_Passage given_.
============================================================

On the 14th of Nissan (April 23), the eve of Passover 1948, the defenders of Gush Etzion knew that their fate was sealed – and that if they stayed where they were, they would die. They were surrounded by Arab villages which served as bases for the Arab Legion, a Jordanian military force that outmatched them by orders of magnitude. Efforts to reinforce the settlement bloc had failed, and a plane meant to land there on Passover eve was forced to turn back due to thick fog.
Most of the women and children had been sent just to Jerusalem, just north of Gush Etzion, several months earlier. The last few women had left more recently. The men remaining there had all the reasons in the world to become mired in despair: their personal situation was hopeless, they missed their wives and children (some of whom, having been born in Jerusalem, they had yet to meet) and were worried about them. After all, Jerusalem was also under blockade and anything but a safe place.

============================================================

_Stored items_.
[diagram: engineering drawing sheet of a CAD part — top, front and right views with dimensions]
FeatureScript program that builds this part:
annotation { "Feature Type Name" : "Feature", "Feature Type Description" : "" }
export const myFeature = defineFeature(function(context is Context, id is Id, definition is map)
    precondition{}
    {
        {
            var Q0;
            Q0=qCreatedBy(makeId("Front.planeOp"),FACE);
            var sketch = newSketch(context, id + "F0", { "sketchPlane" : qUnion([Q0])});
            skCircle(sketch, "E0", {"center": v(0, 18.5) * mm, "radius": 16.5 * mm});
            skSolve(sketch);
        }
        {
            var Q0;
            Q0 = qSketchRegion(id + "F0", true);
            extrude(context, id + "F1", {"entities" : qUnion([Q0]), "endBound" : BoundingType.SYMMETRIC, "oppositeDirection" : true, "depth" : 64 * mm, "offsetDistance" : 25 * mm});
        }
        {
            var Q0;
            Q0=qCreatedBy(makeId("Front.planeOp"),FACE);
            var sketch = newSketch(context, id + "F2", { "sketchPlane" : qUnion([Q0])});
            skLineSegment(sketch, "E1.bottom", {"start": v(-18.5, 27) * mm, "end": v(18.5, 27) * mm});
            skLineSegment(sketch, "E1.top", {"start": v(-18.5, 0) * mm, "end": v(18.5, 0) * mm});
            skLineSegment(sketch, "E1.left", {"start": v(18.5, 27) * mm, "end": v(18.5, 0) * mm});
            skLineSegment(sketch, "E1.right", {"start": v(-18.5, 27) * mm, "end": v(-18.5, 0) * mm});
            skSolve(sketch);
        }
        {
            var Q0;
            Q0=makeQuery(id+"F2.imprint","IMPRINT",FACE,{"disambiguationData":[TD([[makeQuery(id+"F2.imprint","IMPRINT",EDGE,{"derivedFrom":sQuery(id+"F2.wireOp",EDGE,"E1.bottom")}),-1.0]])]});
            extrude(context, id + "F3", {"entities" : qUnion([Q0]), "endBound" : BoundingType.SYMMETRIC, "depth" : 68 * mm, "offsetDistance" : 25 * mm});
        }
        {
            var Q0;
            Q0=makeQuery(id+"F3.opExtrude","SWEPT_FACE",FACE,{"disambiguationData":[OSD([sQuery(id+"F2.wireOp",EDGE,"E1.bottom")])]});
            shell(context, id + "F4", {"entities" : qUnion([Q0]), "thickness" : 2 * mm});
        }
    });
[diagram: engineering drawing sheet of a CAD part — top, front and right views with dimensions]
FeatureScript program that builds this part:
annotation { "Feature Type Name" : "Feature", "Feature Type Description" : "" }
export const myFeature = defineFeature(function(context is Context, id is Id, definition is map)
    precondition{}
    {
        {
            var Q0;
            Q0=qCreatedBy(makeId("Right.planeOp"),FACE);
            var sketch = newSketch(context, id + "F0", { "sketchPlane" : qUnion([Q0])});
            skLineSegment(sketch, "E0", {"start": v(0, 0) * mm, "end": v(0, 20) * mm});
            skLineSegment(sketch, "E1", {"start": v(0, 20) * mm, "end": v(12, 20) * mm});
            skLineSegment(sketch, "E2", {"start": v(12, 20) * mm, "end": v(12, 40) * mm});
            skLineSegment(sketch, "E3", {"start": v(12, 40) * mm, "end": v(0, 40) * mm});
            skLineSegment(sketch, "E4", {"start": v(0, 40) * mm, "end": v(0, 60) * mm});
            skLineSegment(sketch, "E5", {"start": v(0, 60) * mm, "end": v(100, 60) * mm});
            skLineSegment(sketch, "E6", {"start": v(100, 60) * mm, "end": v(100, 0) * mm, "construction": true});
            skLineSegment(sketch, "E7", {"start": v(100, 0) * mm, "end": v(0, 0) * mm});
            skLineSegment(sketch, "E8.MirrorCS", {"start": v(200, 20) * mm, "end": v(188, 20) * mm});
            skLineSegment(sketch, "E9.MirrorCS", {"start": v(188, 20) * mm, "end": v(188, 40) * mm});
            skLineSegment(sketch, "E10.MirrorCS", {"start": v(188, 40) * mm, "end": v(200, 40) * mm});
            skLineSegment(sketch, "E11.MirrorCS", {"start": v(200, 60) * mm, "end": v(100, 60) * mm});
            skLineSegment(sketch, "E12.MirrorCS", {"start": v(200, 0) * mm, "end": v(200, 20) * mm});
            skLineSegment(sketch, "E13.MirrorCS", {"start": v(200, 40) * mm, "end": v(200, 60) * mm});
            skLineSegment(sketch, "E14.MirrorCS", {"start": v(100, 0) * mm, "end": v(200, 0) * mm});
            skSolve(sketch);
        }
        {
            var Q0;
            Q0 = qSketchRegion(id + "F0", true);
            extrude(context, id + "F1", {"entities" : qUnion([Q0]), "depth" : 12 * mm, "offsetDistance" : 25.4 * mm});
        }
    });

============================================================

_Set exercise_.
In the Gush Etzion passage, what forced the plane meant to land there on Passover eve to turn back?

_Answer for the task_.
Thick fog.